**What you are asked to do**: Scan the entries below and say how many lines contain "štátu". Write only the number.
-------- Data for this exercise --------
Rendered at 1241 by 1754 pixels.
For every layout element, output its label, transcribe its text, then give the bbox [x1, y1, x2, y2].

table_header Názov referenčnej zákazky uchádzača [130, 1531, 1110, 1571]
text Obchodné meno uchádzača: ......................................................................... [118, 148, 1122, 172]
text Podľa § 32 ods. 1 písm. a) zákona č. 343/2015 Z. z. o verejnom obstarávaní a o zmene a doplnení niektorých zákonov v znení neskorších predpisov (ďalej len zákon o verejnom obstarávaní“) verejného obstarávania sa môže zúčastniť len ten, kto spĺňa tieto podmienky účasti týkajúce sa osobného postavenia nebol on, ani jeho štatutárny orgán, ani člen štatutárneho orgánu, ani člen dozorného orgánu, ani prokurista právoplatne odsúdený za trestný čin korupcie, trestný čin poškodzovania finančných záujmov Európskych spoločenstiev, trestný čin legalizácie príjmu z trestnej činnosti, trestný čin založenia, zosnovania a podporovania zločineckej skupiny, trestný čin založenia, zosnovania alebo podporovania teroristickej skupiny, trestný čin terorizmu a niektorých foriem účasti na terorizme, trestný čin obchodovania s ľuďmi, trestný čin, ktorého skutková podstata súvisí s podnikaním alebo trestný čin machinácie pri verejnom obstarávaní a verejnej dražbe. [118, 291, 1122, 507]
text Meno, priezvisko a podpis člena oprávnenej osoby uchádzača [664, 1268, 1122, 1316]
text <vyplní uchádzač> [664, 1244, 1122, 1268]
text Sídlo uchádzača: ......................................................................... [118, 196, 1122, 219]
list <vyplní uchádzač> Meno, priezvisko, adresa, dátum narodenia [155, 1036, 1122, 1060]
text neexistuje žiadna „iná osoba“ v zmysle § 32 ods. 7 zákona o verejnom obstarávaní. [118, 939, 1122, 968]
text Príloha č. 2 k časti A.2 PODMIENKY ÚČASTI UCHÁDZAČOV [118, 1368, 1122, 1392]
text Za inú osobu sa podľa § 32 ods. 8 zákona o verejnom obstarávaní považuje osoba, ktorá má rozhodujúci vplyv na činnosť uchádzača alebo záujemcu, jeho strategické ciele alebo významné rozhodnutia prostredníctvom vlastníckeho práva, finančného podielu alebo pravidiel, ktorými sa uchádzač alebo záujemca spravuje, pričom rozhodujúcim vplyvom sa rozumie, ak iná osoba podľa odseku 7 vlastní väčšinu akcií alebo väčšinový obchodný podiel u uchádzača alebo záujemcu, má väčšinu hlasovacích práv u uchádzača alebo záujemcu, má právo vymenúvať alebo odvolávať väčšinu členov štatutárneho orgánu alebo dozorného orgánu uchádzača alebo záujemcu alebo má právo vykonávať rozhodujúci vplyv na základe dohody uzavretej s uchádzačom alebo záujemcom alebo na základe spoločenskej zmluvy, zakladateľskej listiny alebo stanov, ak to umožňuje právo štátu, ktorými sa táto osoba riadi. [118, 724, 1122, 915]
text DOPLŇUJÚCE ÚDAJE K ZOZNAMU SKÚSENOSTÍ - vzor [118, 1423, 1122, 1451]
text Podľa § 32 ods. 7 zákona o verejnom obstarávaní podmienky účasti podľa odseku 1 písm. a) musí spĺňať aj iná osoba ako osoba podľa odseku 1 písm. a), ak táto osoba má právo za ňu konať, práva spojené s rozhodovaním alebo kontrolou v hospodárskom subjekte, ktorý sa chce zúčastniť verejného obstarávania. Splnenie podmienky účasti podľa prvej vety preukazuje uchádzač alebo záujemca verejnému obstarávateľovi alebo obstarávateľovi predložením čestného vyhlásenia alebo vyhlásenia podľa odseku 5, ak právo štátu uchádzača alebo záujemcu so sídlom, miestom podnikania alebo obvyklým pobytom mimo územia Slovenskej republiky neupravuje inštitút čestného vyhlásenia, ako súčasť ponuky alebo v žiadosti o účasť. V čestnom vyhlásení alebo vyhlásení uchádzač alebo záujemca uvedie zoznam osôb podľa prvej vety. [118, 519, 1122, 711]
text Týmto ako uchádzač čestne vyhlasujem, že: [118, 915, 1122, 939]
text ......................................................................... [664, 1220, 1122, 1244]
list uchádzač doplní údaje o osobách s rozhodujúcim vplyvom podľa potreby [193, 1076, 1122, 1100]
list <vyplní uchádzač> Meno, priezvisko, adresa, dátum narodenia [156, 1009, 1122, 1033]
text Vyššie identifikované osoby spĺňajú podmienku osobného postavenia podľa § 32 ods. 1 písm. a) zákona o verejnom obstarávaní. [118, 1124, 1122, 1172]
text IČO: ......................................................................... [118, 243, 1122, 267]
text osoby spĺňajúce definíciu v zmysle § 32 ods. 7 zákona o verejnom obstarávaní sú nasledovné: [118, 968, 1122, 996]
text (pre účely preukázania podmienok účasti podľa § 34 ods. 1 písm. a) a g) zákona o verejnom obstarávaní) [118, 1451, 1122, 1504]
--------
**Written answer**: 2